**REQUIREMENT**
Could you restate every entry word for word, minus the pictures?

-=-=-

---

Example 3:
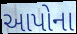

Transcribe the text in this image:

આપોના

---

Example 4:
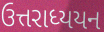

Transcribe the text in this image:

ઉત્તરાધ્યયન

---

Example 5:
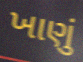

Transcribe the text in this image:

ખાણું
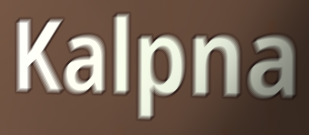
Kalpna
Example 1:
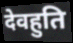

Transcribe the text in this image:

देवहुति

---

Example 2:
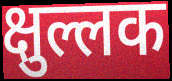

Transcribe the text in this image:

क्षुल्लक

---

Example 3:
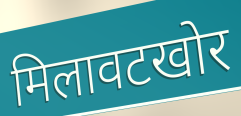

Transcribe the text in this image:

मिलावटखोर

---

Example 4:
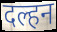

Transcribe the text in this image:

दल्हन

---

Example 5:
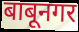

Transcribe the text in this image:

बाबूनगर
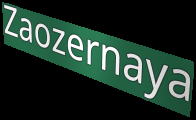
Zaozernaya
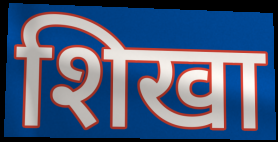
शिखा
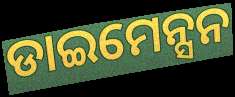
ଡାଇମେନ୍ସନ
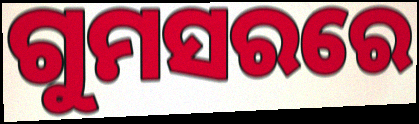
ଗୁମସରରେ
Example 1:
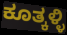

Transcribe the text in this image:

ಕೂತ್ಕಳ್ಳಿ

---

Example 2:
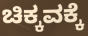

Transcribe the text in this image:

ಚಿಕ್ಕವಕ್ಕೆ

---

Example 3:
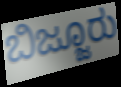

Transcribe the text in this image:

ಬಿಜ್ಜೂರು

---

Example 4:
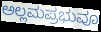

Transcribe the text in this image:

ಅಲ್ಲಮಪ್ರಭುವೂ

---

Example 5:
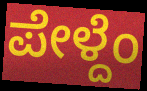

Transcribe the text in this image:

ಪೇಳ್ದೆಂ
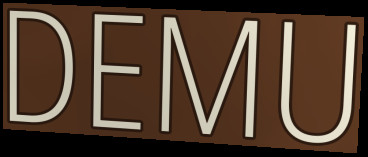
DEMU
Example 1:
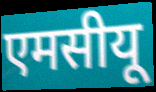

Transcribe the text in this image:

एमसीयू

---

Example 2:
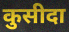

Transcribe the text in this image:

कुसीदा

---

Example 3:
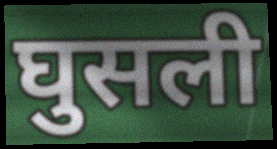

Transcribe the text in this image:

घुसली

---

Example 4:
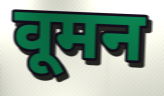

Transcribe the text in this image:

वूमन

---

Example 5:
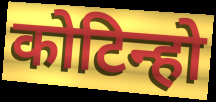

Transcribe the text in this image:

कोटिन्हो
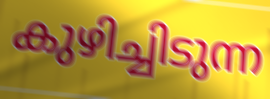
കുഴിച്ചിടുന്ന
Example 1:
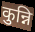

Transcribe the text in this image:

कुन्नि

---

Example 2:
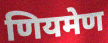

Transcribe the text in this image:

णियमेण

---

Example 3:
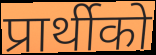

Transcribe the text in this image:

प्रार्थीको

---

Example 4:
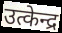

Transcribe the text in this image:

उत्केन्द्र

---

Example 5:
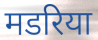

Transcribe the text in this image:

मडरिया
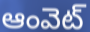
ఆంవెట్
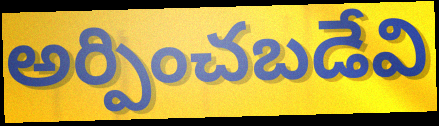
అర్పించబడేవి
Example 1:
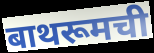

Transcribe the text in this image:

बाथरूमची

-=-=-

**OUTPUT BELOW**
---

Example 3:

Transcribe the text in this image:

આપોના

---

Example 4:

Transcribe the text in this image:

ઉત્તરાધ્યયન

---

Example 5:

Transcribe the text in this image:

ખાણું
Kalpna
Example 1:

Transcribe the text in this image:

देवहुति

---

Example 2:

Transcribe the text in this image:

क्षुल्लक

---

Example 3:

Transcribe the text in this image:

मिलावटखोर

---

Example 4:

Transcribe the text in this image:

दल्हन

---

Example 5:

Transcribe the text in this image:

बाबूनगर
Zaozernaya
शिखा
ଡାଇମେନ୍ସନ
ଗୁମସରରେ
Example 1:

Transcribe the text in this image:

ಕೂತ್ಕಳ್ಳಿ

---

Example 2:

Transcribe the text in this image:

ಚಿಕ್ಕವಕ್ಕೆ

---

Example 3:

Transcribe the text in this image:

ಬಿಜ್ಜೂರು

---

Example 4:

Transcribe the text in this image:

ಅಲ್ಲಮಪ್ರಭುವೂ

---

Example 5:

Transcribe the text in this image:

ಪೇಳ್ದೆಂ
DEMU
Example 1:

Transcribe the text in this image:

एमसीयू

---

Example 2:

Transcribe the text in this image:

कुसीदा

---

Example 3:

Transcribe the text in this image:

घुसली

---

Example 4:

Transcribe the text in this image:

वूमन

---

Example 5:

Transcribe the text in this image:

कोटिन्हो
കുഴിച്ചിടുന്ന
Example 1:

Transcribe the text in this image:

कुन्नि

---

Example 2:

Transcribe the text in this image:

णियमेण

---

Example 3:

Transcribe the text in this image:

प्रार्थीको

---

Example 4:

Transcribe the text in this image:

उत्केन्द्र

---

Example 5:

Transcribe the text in this image:

मडरिया
ఆంవెట్
అర్పించబడేవి
Example 1:

Transcribe the text in this image:

बाथरूमची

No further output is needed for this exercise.